CRYSTAL CITY, VIRGINIA — Three nautical miles from an amphibious assault ship, I toggled a small button labeled “STOVL,” or short take-off and vertical landing. The abbreviation “REDY” flashed in green and I could see thrust vector angles change on my heads-up display in my F-35B Lighting II Joint Strike Fighter. I adjusted what my instructor called the cruise control and set my airspeed to 80 kts. All of a sudden, my flight controls changed as the “REDY” turned solid. I had transitioned to vertical flight.

With minimal coaching, after two minutes I had landed safely on the flight deck of a U.S. Navy ship. Though I briefly felt pride after my landing, I quickly realized that a computer had done all of the hard flying for me.
Computers and cockpits are nothing new, but with the proliferation of unmanned aerial vehicles and the degree to which computers control piloted aircraft today, policy makers and military leaders are asking when pilots can be removed completely from combat aircraft.

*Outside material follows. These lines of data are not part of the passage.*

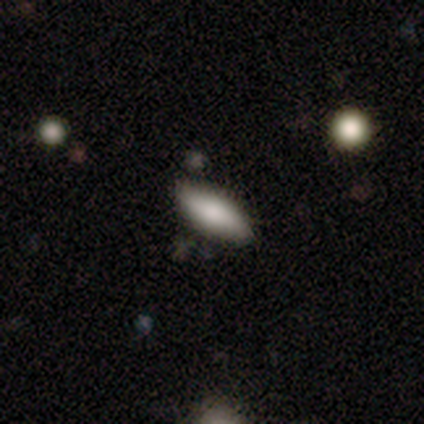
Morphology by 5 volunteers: type=smooth (80%); roundness=in between (50%, tied with cigar-shaped); merging=none (100%).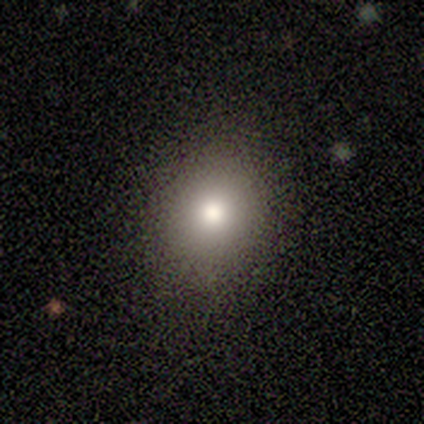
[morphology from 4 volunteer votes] A smooth galaxy with no disk features (75%) that is round (67%).

Vote fractions:
- Smooth or featured? smooth: 75% / star or artifact: 25% / featured or disk: 0%
- How rounded? round: 67% / in between: 33% / cigar-shaped: 0%
- Merging? none: 100% / minor disturbance: 0% / major disturbance: 0% / merger: 0%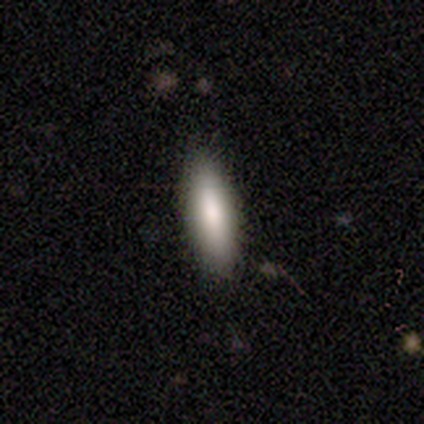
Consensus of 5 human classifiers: Q: Smooth or featured?
A: smooth (100%)
Q: How rounded?
A: in between (80%); runner-up: cigar-shaped (20%)
Q: Merging?
A: none (80%); runner-up: minor disturbance (20%)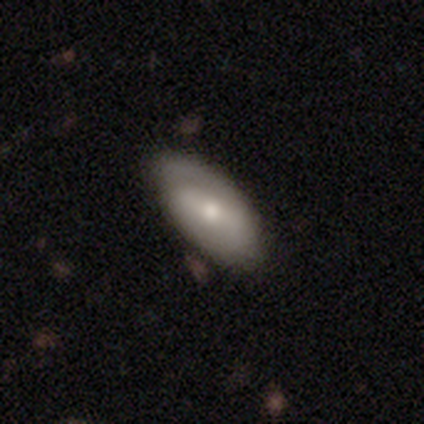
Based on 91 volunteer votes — smooth_or_featured: smooth (p=0.52) [alt: featured or disk p=0.42]
how_rounded: in between (p=0.94) [alt: cigar-shaped p=0.06]
merging: none (p=0.66) [alt: minor disturbance p=0.28]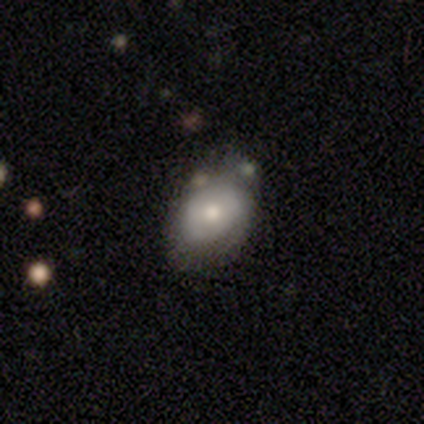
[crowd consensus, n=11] A smooth galaxy with no disk features (55%) that is in between round and cigar-shaped (67%).

Vote fractions:
- Smooth or featured? smooth: 55% / featured or disk: 45% / star or artifact: 0%
- How rounded? in between: 67% / round: 33% / cigar-shaped: 0%
- Merging? none: 55% / minor disturbance: 36% / major disturbance: 9% / merger: 0%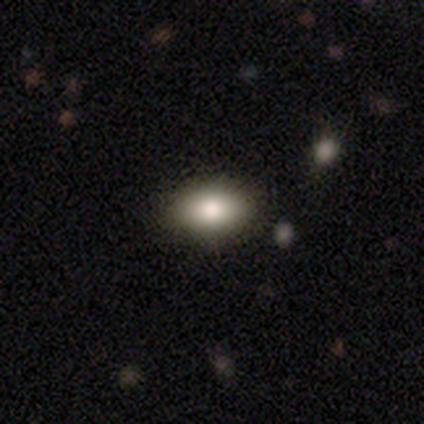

The F-35 Lightning II Joint Strike Fighter has over 9 million lines of computer code controlling its flight surfaces, engine and weapon systems. That’s nine times the programming in its brainy cousin, the F-22 Raptor. If the F-22 is smart, the F-35 is a wunderkind.

Lockheed Martin would not confirm that it may be developing an unmanned — or optionally manned — version of the F-35. “Our Skunk Works are constantly looking at all kinds of things,” said, Bob Rubino, Lockheed’s director of Washington operations for the JSF program.

Part of the debate over military aircraft acquisitions is whether the military should cut spending on manned aircraft in favor of innovating unmanned combat aircraft. Based on what Lockheed Martin demonstrated Wednesday, manned and unmanned combat aircraft may be much less of one-or-the-other proposition.

An optionally manned F-35 would hold many advantages. With a pilot in its seat, the aircraft can concentrate on the task of flying while the pilot gathers intelligence or operates the aircraft’s extensive command and control suite. Without a human in the cockpit, the aircraft can assume riskier mission profiles. For example, the F-35 can mount external pylons that increase its weapons payload from 5,200 pounds to 18,000 pounds. This increased lethality comes at a cost — decreased stealth. Such dangerous mission profiles are the bread and butter of unmanned aircraft.

Pursuing an unmanned (or remotely piloted) F-35 makes sense from an innovation perspective. With a proven design and as the first aircraft that is “software defined,” the F-35 could act as a bridge to test remotely operated combat aircraft. The lessons gained from writing the software to take humans out of the F-35 could be applied to subsequent unmanned combat aircraft.

The discussion of the future of naval aviation often presents a false dichotomy: either we continue to pursue traditional manned aircraft or we invest to speed production of new systems like the Unmanned Carrier Launched Airborne Surveillance and Strike System (UCLASS). There is a third way: one that leverages current investments to develop future capabilities.